Feedback was integrated into the final design that would be shown in the A/B test – I incorporated a visual logo to the credibility cue, and specified the endorsement messaging content.

The interactive messaging content used in the A/B test

3 User Testing & Insights

The user testing flow followed an A/B testing format. Participants were obtained through a user-testing platform– Prolific, and randomly stratified to ensure that the A/B test involved a fair and random distribution of participants. Once all users completed the study, I compiled user data from the database and ran it for quantitative analysis through python, excel; and qualitative analysis through FigJam.

Thematic Analysis Insights

A thematic analysis to understand how the chatbot could make users trust it more revealed 4 key elements that should be incorporated into its design.

Accuracy – users would trust chatbots that provided correct information.
Interaction – users would trust chatbots that were more interactive.
Understandability – users would trust comprehensible chatbots.
Explainable – users would trust chatbots that explained information provided.

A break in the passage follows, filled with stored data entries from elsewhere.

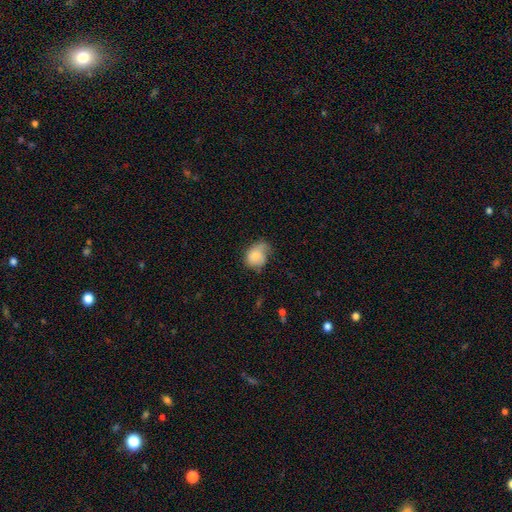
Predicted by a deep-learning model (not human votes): Morphology: type=smooth (71%); roundness=in between (57%); merging=minor disturbance (39%).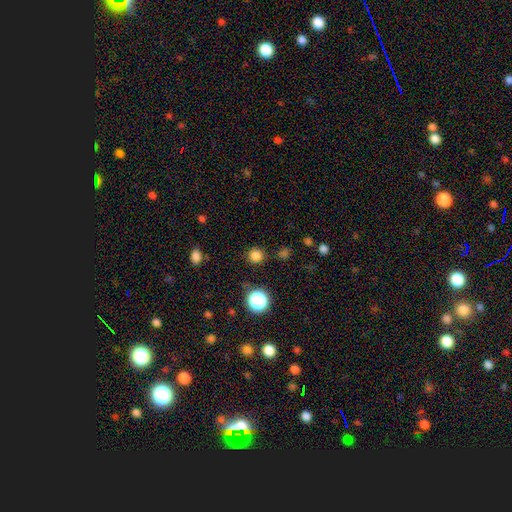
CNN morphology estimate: This appears to be a smooth galaxy with no disk features (80%) that is round (94%). Merging: none (88%).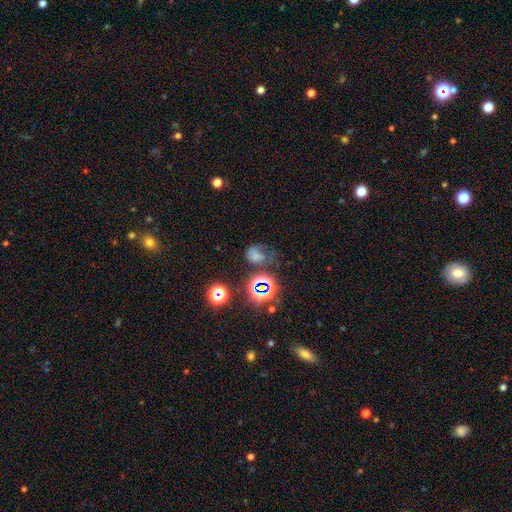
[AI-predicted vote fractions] A smooth galaxy with no disk features (50%). Merging: none (35%).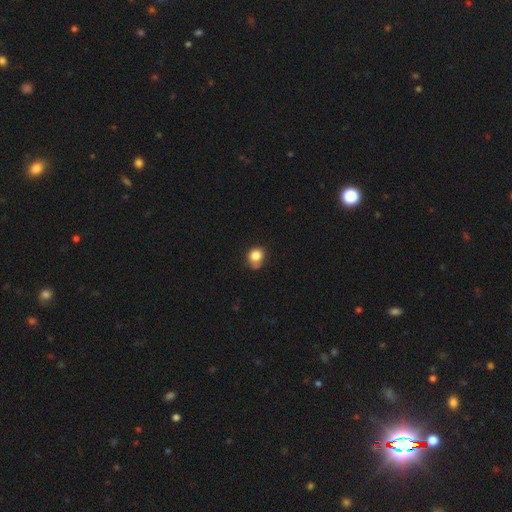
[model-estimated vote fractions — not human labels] smooth_or_featured: smooth (p=0.82) [alt: star or artifact p=0.11]
how_rounded: round (p=0.71) [alt: in between p=0.29]
merging: none (p=0.57) [alt: minor disturbance p=0.32]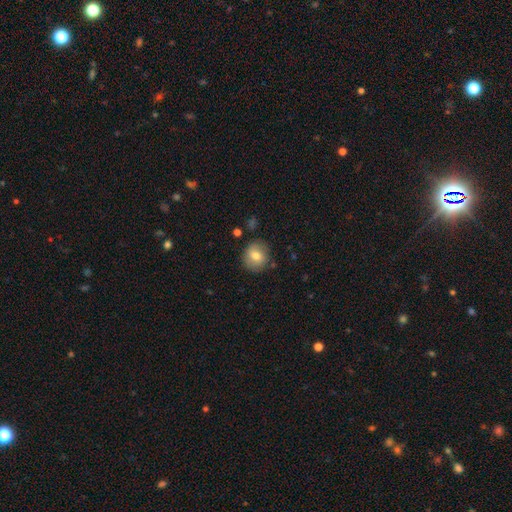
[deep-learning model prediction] A smooth galaxy with no disk features (75%) that is round (86%). Merging: none (82%).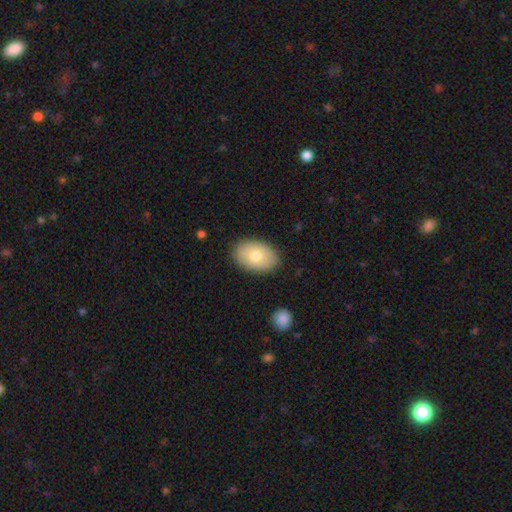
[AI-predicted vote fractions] Q: Smooth or featured?
A: smooth (75%); runner-up: featured or disk (18%)
Q: How rounded?
A: in between (87%); runner-up: round (12%)
Q: Merging?
A: none (87%); runner-up: minor disturbance (9%)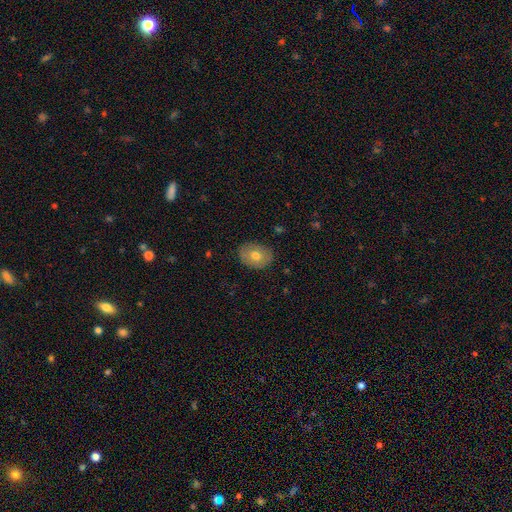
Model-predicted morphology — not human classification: Overall: smooth (71%). How rounded: in between (67%; round 32%). Merging: none (84%).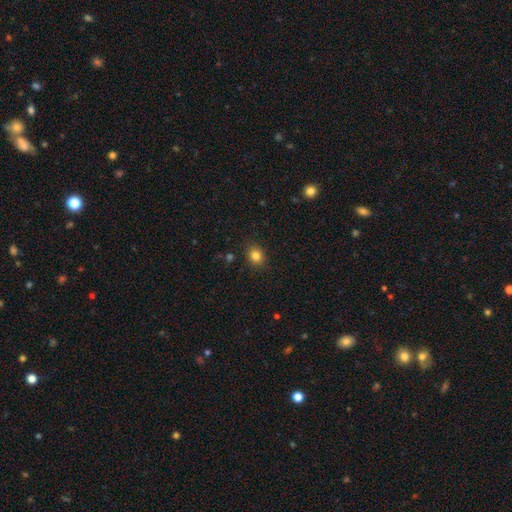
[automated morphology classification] smooth-or-featured: smooth: 83% | star or artifact: 12% | featured or disk: 5%
  how-rounded: round: 65% | in between: 34% | cigar-shaped: 1%
  merging: none: 88% | minor disturbance: 8% | major disturbance: 2% | merger: 1%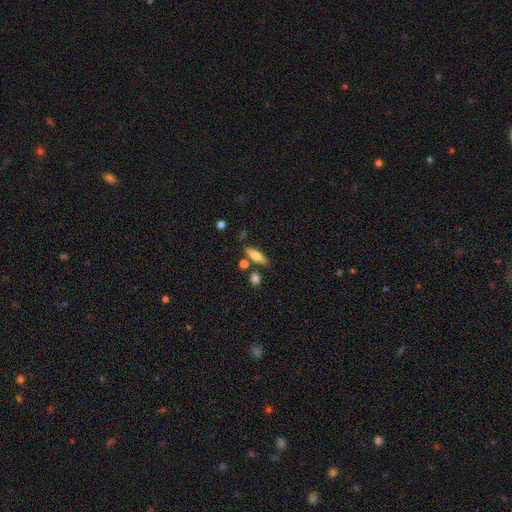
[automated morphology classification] Smooth or featured: smooth — 59% (featured or disk — 34%)
How rounded: cigar-shaped — 51% (in between — 45%)
Merging: none — 75% (minor disturbance — 12%)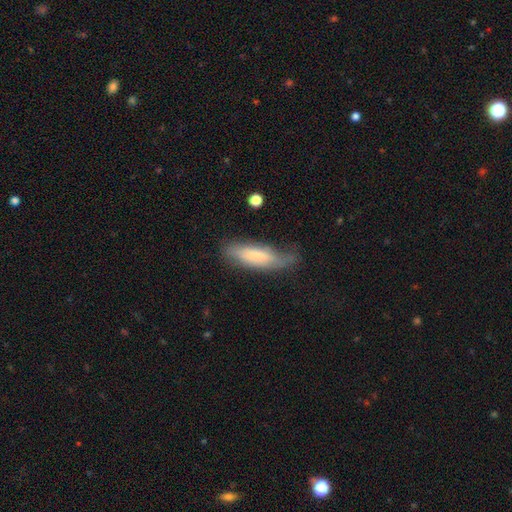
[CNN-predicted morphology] This is likely a smooth galaxy (72%). How rounded: possibly cigar-shaped (55%). Merging: possibly none (53%).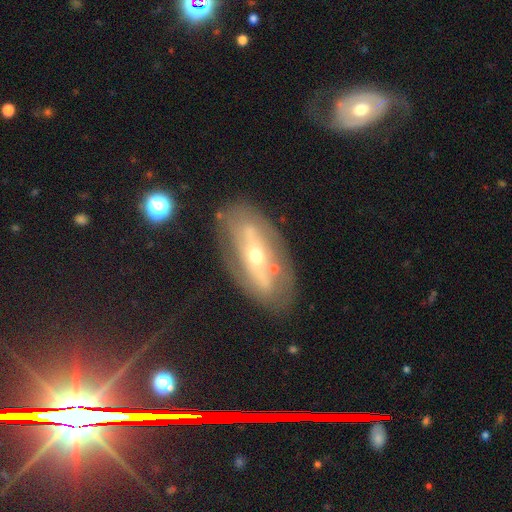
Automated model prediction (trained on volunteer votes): This appears to be a featured or disk galaxy (71%) with no bar (47%), no spiral arms (54%) and a small central bulge (48%). Merging: none (74%).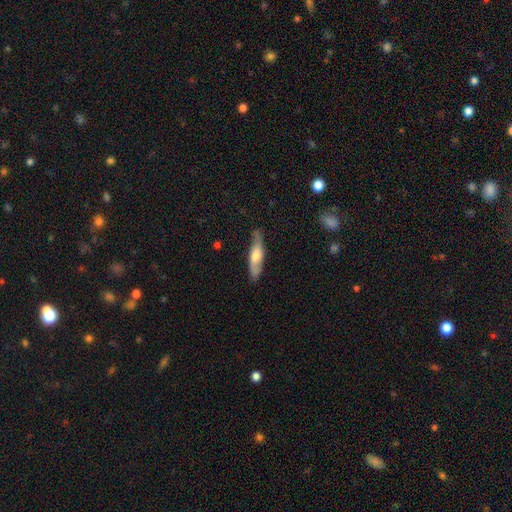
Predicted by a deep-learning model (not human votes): This appears to be a featured or disk galaxy (49%). Merging: none (80%).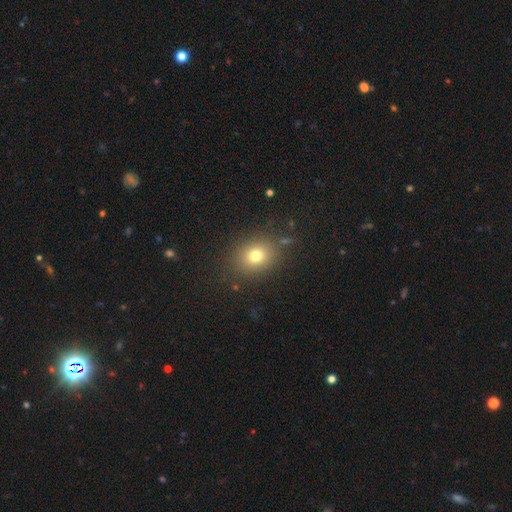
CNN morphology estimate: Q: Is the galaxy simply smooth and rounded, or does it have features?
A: smooth — 76%.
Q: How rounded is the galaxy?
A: round — 58%.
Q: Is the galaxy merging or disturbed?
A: none — 84%.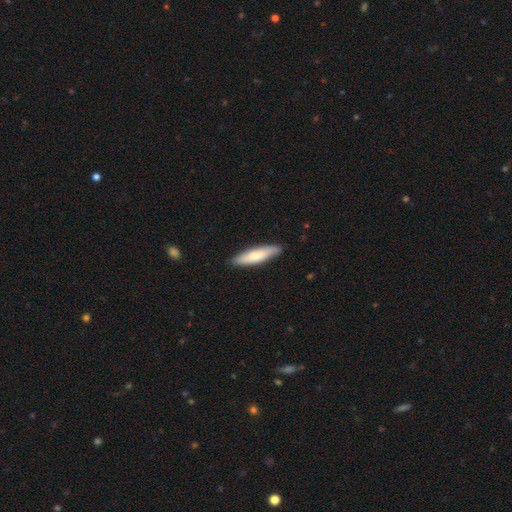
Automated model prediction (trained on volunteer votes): Overall: smooth (71%). How rounded: cigar-shaped (72%). Merging: none (85%).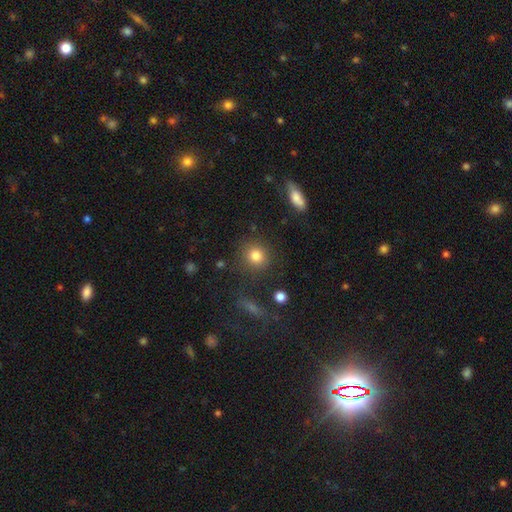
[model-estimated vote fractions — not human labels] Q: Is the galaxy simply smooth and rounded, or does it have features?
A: smooth — 81%.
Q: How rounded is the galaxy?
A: round — 86%.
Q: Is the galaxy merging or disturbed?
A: none — 83%.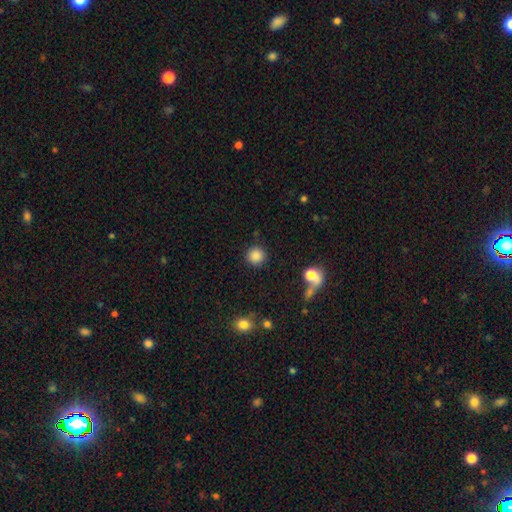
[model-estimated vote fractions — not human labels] Smooth or featured? smooth (86%)
How rounded? round (93%)
Merging? none (87%)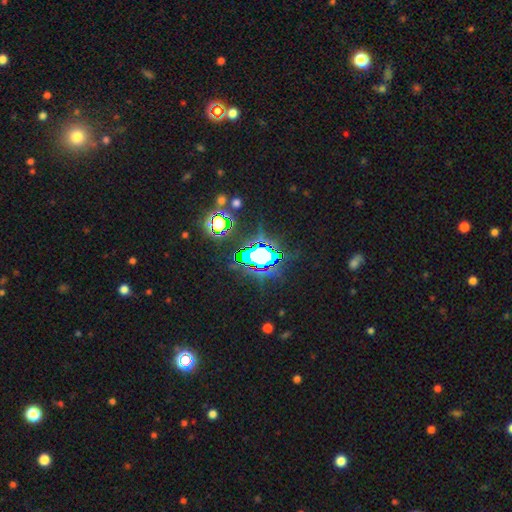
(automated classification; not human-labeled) Smooth or featured?
  - star or artifact: 79% *
  - smooth: 12%
  - featured or disk: 9%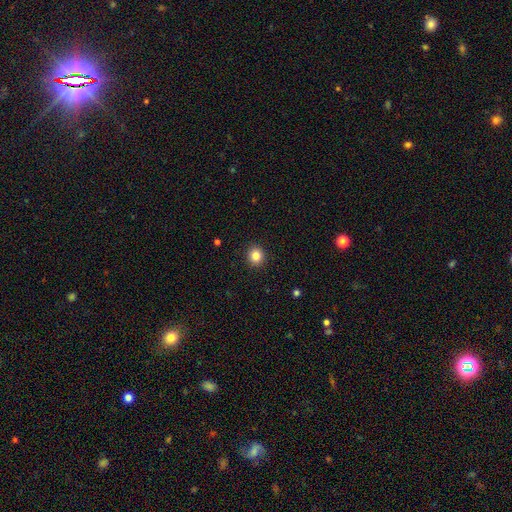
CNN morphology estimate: A smooth galaxy with no disk features (84%) that is round (89%).

Vote fractions:
- Smooth or featured? smooth: 84% / star or artifact: 11% / featured or disk: 5%
- How rounded? round: 89% / in between: 10% / cigar-shaped: 1%
- Merging? none: 93% / minor disturbance: 5% / major disturbance: 2% / merger: 1%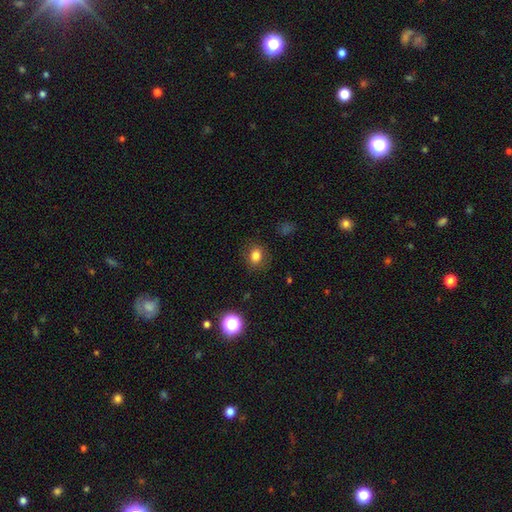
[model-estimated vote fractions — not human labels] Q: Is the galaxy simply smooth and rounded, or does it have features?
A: smooth — 80%.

Statistical Analysis Insights

Data insights about the differences in user behaviour across the A/B interfaces were revealed through correlational and t-test analyses. While differences between the A/B group were not statistically significant, the trends point towards:

When users have a lower trust in AI/chatbots, they may seek for more information from the credibility cue on the chatbot.
Users trusted the credibility-cue chatbot less – the recommendations provided by the credibility-cue chatbot was less likely to be followed, and overall trust was less for the credibility-cue chatbot.